Immer mehr befristete Verträge:Wenn Unsicherheit zum Arbeitsalltag wird

Immer mehr Menschen arbeiten in Europa mit befristeten Verträgen - besonders in Polen und Italien ist die Zahl der Arbeitsverträge mit Ablaufdatum gestiegen. Doch die Befristungen haben auch Vorteile. Eine Arbeitsmarktforscherin erklärt, wieso.

Jutta Göricke

Von einer befristeten Stelle in die nächste zu wechseln, birgt für den Einzelnen große Unsicherheiten. Welche Auswirkung aber hat die Liberalisierung der Arbeitsmärkte für die gesamtgesellschaftliche Situation? Das Institut für Arbeitsmarkt- und Berufsforschung (IAB) in Nürnberg ist dieser Frage in zehn EU-Ländern nachgegangen. Regina Konle-Seidl, Mitautorin der Studie, nennt die wichtigsten Ergebnisse.

SZ: Wie steht es um die Beschäftigungssituation in Europa?

Regina Konle-Seidl: Wir haben die Entwicklung zwischen 1997 und 2008 verfolgt, noch bevor die Folgen der Finanzkrise durchschlugen. Da war zu sehen, dass die Arbeitsmärkte aufnahmefähiger geworden sind und mehr Erwerbslose den Sprung in Beschäftigung geschafft haben. Zugleich ist das Risiko gesunken, wieder arbeitslos zu werden.

SZ: Was hat zu dieser positiven Entwicklung geführt?

Konle-Seidl: Die erleichterte Zulassung von befristeten Beschäftigungsverhältnissen etwa oder die Deregulierung der Zeitarbeit. Aber auch grundlegende Sozialleistungs- und Aktivierungsreformen nach dem Prinzip "Fördern und Fordern". Leider hat das nicht in allen Ländern gleichermaßen gefruchtet.

SZ: Wo hat es nicht funktioniert?

Konle-Seidl: Spanien etwa hat in den 1980er und 1990er Jahren die Zulassung befristeter Arbeitsverträge erleichtert. Mit der Folge, dass die Befristungen massiv zunahmen. In konjunkturell guten Zeiten kam es dadurch zu mehr Einstellungen als vor der Reform. Doch die Kehrseite zeigte sich deutlich in der letzten Krise, wo es mehr Jobverluste als zuvor gab. Davon sind besonders Jugendliche und junge Erwachsene betroffen.

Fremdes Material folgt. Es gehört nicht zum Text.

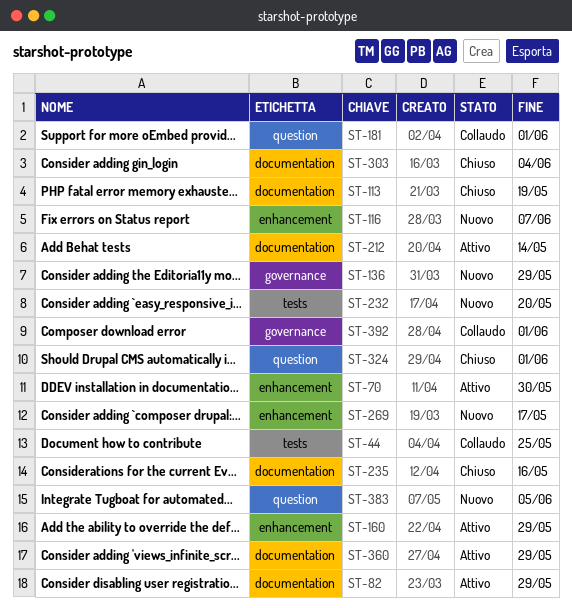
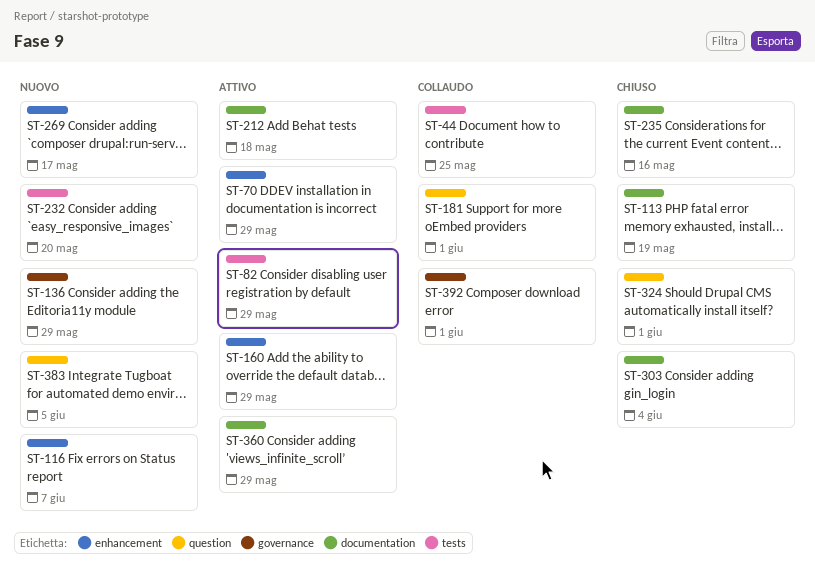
ST-70, due: May 30 -> May 29
ST-82, label: documentation -> tests
ST-212, due: May 14 -> May 18

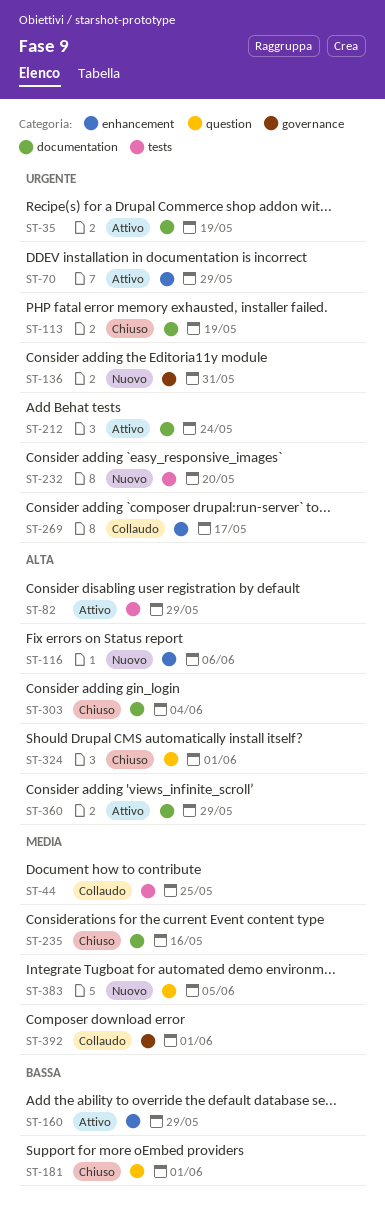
ST-35: none -> present
ST-116, due: Jun 7 -> Jun 6
ST-136, due: May 29 -> May 31
ST-181, status: Collaudo -> Chiuso
ST-212, due: May 18 -> May 24
ST-269, status: Nuovo -> Collaudo

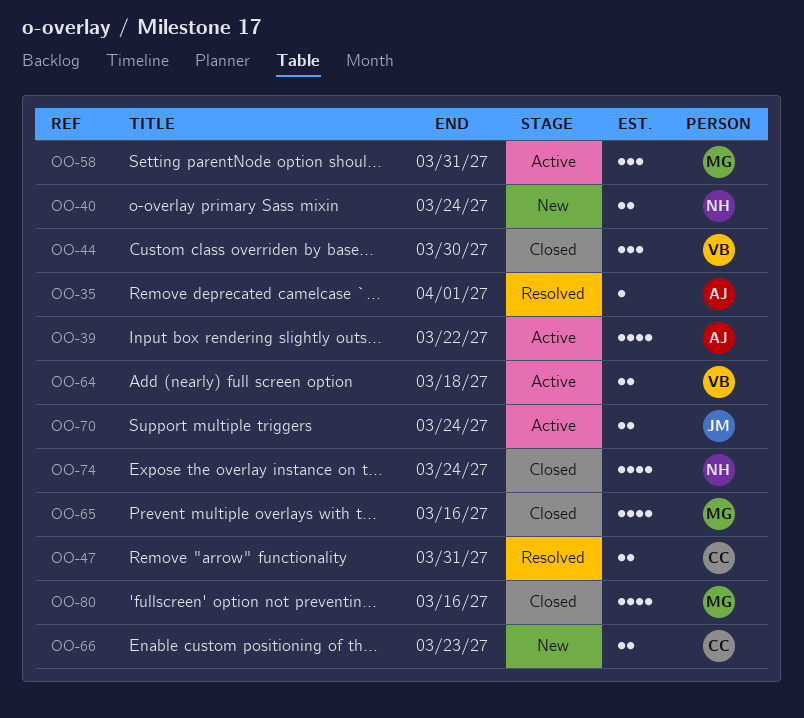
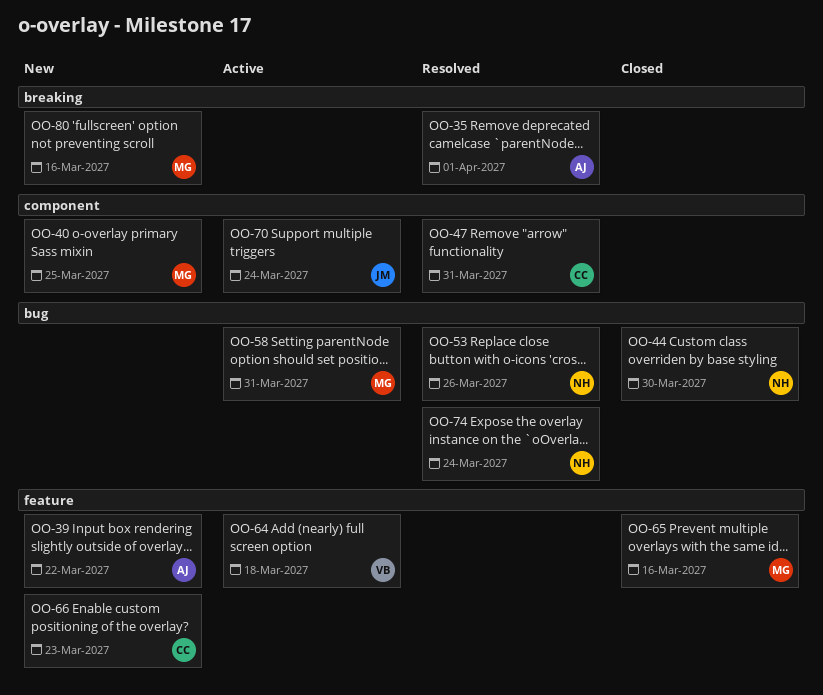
OO-39, status: Active -> New
OO-40, owner: NH -> MG
OO-40, due: Mar 24 -> Mar 25
OO-44, owner: VB -> NH
OO-53: none -> present
OO-74, status: Closed -> Resolved
OO-80, status: Closed -> New

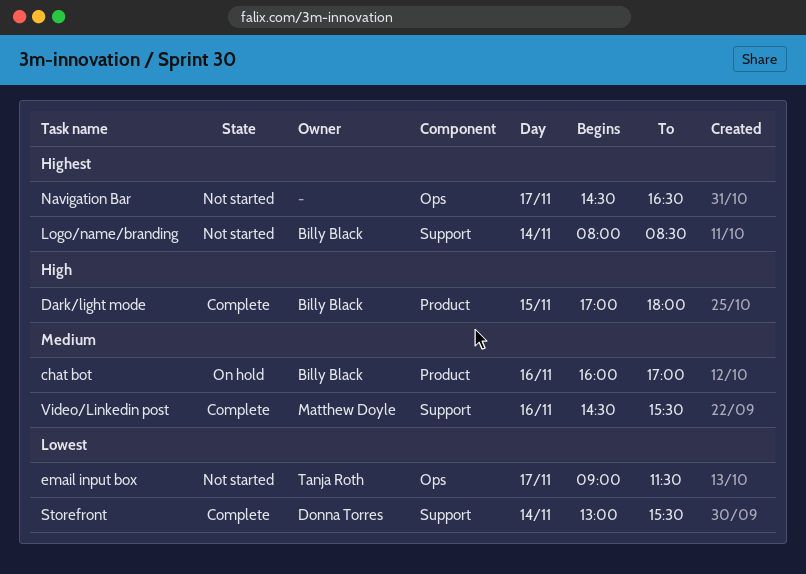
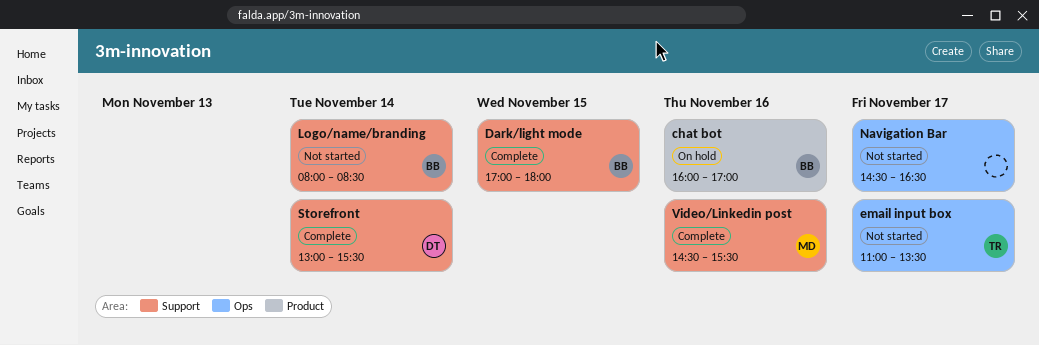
Dark/light mode, label: Product -> Support
email input box, begins: 09:00 -> 11:00
email input box, ends: 11:30 -> 13:30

SZ: Wo waren die Reformen besonders erfolgreich?

Konle-Seidl: Deutschland steht - hinter Dänemark und Großbritannien - relativ gut da. Großbritannien und Dänemark hatten bereits Mitte der 1990er Jahre eine stärker aktivierende Arbeitsmarktpolitik. In Deutschland wurde mit den Hartz-Gesetzen später aber auch einschneidender reformiert. Mit dem Ergebnis, dass wir hierzulande seit Mitte der 2000er Jahre ein günstigeres Verhältnis von neu aufgenommenen zu beendeten Beschäftigungen haben. Und vieles deutet darauf hin, dass es sich dabei um einen längerfristigen Trend handelt.

SZ: Wie hat sich denn das Verhältnis zwischen unbefristeten und befristeten Arbeitsverträgen insgesamt entwickelt?

Konle-Seidl: Mit Ausnahme einiger Länder ist der Anteil befristeter Arbeitsverhältnisse an der Gesamtbeschäftigung im letzten Jahrzehnt gestiegen. Besonders stark war dies in Polen und Italien der Fall. In Polen hat sich die Befristungsquote sogar auf mehr als 25 Prozent verfünffacht. In Deutschland fiel der Anstieg von 13 auf knapp 15 Prozent noch vergleichsweise moderat aus.

SZ: Sind unsichere Verträge der Preis für mehr Beschäftigung?

Konle-Seidl: Die Wahrscheinlichkeit, aus Arbeitslosigkeit in einen unbefristeten Job zu wechseln, ist im Länderdurchschnitt gesunken, in Deutschland um sieben Prozent. In Dänemark und Großbritannien, Länder mit einem liberaleren Kündigungsschutz, ist die Wahrscheinlichkeit für Erwerbslose, einen unbefristeten Job zu bekommen, gestiegen.